Isotropic Huygens dipoles and multipoles with colloidal particles

TL;DR

This paper introduces isotropic meta-atoms made of colloidal particles that act as efficient Huygens sources, enabling broadband forward scattering at optical frequencies for applications in nanoantennas, metamaterials, and sensing.

Contribution

It proposes a novel design of isotropic meta-atoms using colloidal particle clusters that achieve high-scattering Huygens dipoles at visible frequencies, surpassing previous simple spherical particles.

Findings

Achieved scattering cross-sections up to 5 times the particle size.

Predicted broadband forward scattering over 1000 nm wavelength range.

Demonstrated potential applications in nanoantennas and bio-sensing.

Abstract

Huygens sources are elements that scatter light in the forward direction as used in the Huygens-Fresnel principle. They have remained fictitious until recently where experimental systems have been fabricated. In this letter, we propose isotropic meta-atoms that act as Huygens sources.
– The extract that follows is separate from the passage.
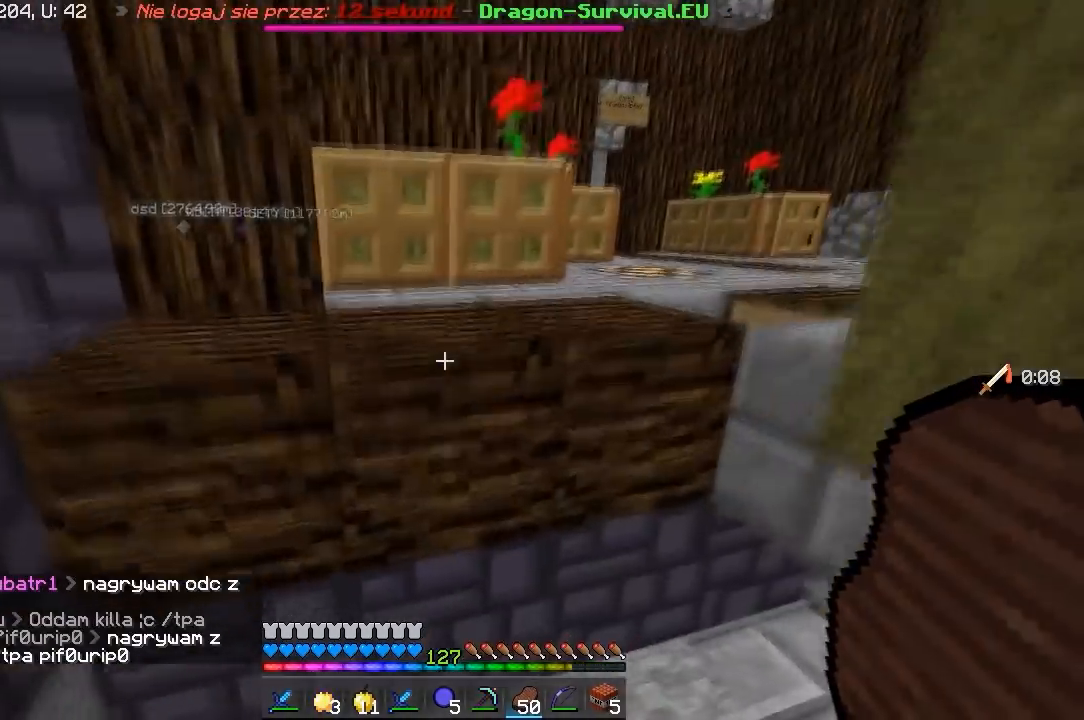
{"keys": ["d", "w"], "mouse": [], "events": [[100, "a", "up"], [317, "d", "down"]]}
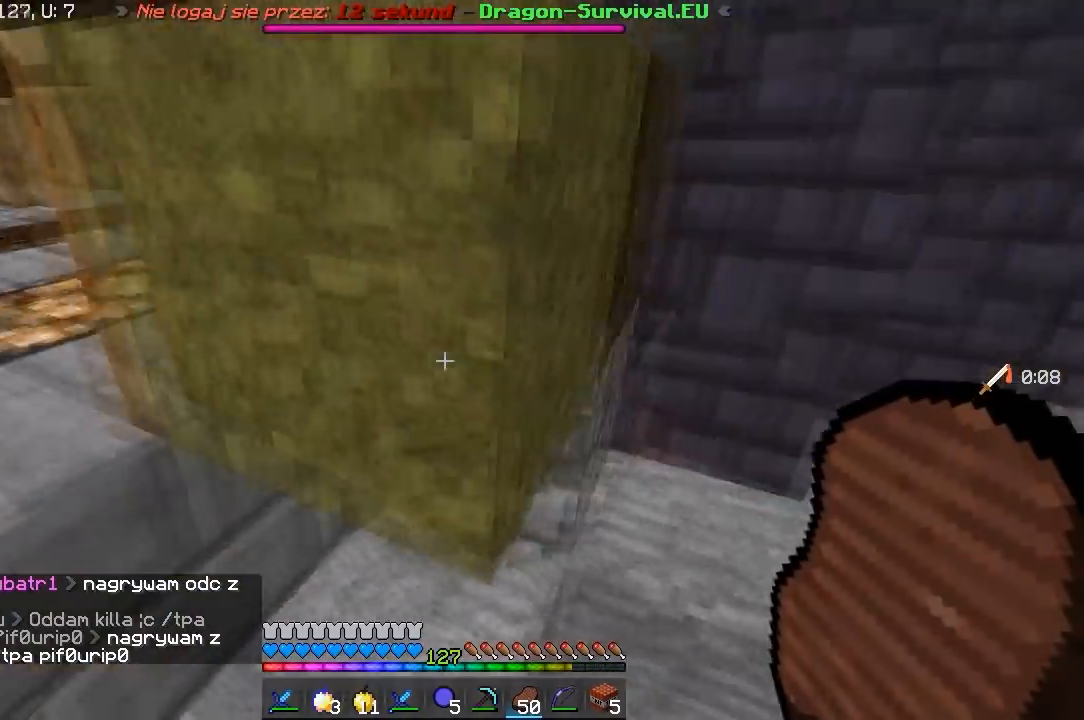
{"keys": ["w"], "mouse": [], "events": [[483, "d", "up"]]}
Using clusters of plasmonic or dielectric colloidal particles, Huygens dipoles that resonate at visible frequencies can be achieved with scattering cross-sections as high as 5 times the geometric cross-section of the particle surpassing anything achievable with a hypothetical simple spherical particle. Examples are given that predict extremely broadband scattering in the forward direction over a 1000 nm wavelength range at optical frequencies. These systems are important to the fields of nanoantennas, metamaterials and wave physics in general as well as any application that requires local control over the radiation properties of a system as in solar cells or bio-sensing.